**Task list**
1: Decide whether each statement below agrees with the cycling report, answering yes or no and quoting the exact words of the report that settle it: (a) Hoogland's win gave him his fourth world title in the 1km time trial; (b) Hoogland's winning time was 58.222; (c) Matthew Glaetzer rides for the Netherlands.
2: Return the part of the cycling report starting with "Jeffrey Hoogland fastest" and going on through "Velodrome on Tuesday.", copied word for word.

**Text block**
=== Begin Enclosure ===
Track Worlds Day 6 - Lotte Kopecky dominates Points Race, secures gold

World championships: Lotte Kopecky celebrates with her gold medal from the points race in Glasgow
World championships: Lotte Kopecky celebrates with her gold medal from the points race in Glasgow (Image credit: Getty Images Sport)

Jeffrey Hoogland fastest in 1km TT

Jeffrey Hoogland of Netherlands celebrating after winning the 1Km Time Trial

Jeffrey Hoogland of Netherlands celebrating after winning the 1Km Time Trial  (Image credit: SWPix)

Jeffrey Hoogland of the Netherlands secured his ninth career world title and fourth world title in the 1km time trial after winning the elite men's 1km time trial at the combined Worlds in Glasgow. 

The Dutch rider posted the winning time of 58.222 to beat Australia's Matthew Glaetzer and Thomas Cornish at the Sir Chris Hoy Velodrome on Tuesday.
=== End Enclosure ===
**Data provided**
=== Begin Enclosure ===
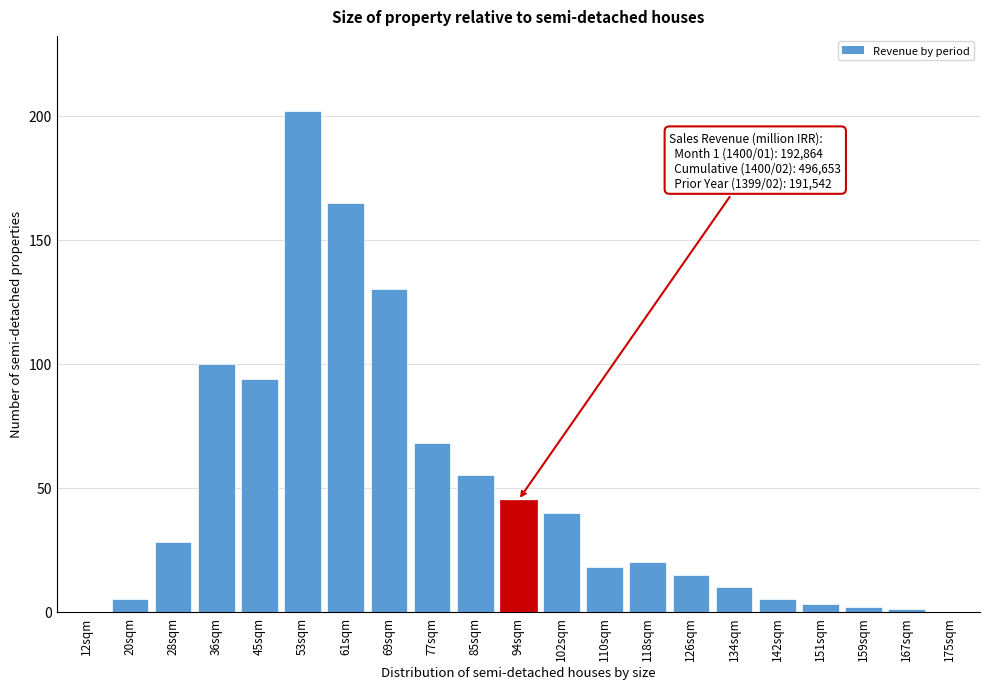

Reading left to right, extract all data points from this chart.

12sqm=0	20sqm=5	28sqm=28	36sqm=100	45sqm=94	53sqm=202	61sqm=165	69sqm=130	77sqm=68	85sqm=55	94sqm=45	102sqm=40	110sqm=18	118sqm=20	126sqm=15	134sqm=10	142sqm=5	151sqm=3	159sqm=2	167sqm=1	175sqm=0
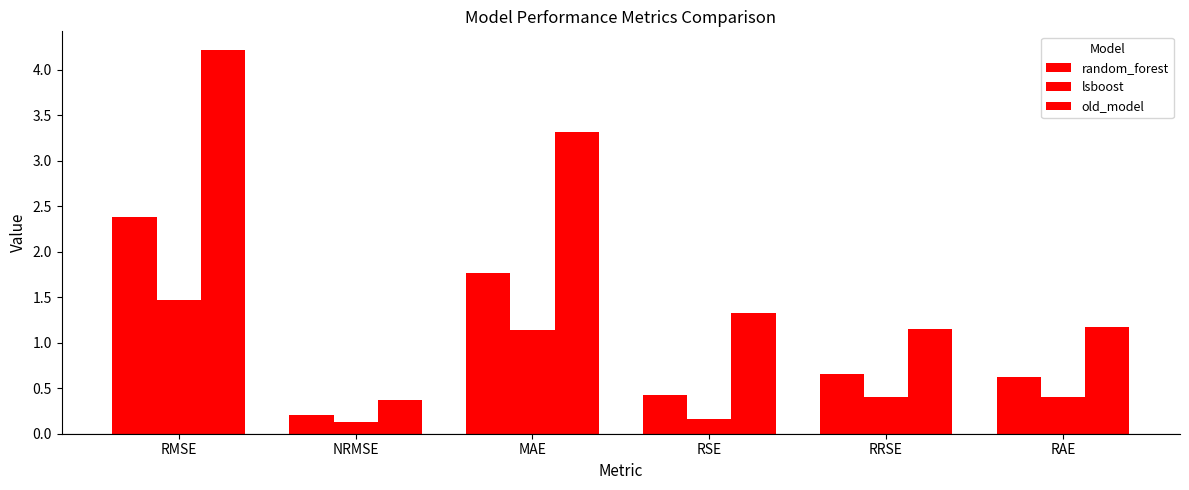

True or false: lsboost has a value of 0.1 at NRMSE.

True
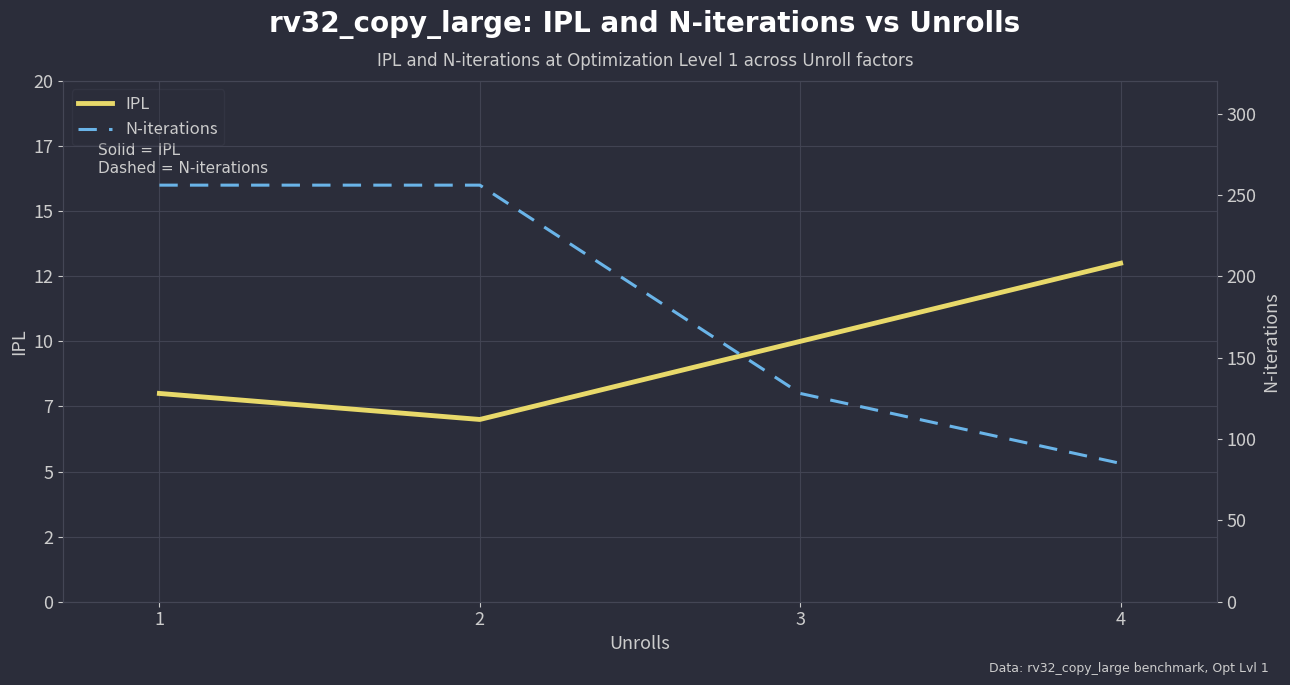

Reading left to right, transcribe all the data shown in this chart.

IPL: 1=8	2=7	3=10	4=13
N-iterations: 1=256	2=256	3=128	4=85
=== End Enclosure ===
**Results in order**
1:
(a) Yes: "fourth world title in the 1km time trial"
(b) Yes: "posted the winning time of 58.222"
(c) No: "Australia's Matthew Glaetzer"

2:
Jeffrey Hoogland fastest in 1km TT

Jeffrey Hoogland of Netherlands celebrating after winning the 1Km Time Trial

Jeffrey Hoogland of Netherlands celebrating after winning the 1Km Time Trial  (Image credit: SWPix)

Jeffrey Hoogland of the Netherlands secured his ninth career world title and fourth world title in the 1km time trial after winning the elite men's 1km time trial at the combined Worlds in Glasgow. 

The Dutch rider posted the winning time of 58.222 to beat Australia's Matthew Glaetzer and Thomas Cornish at the Sir Chris Hoy Velodrome on Tuesday.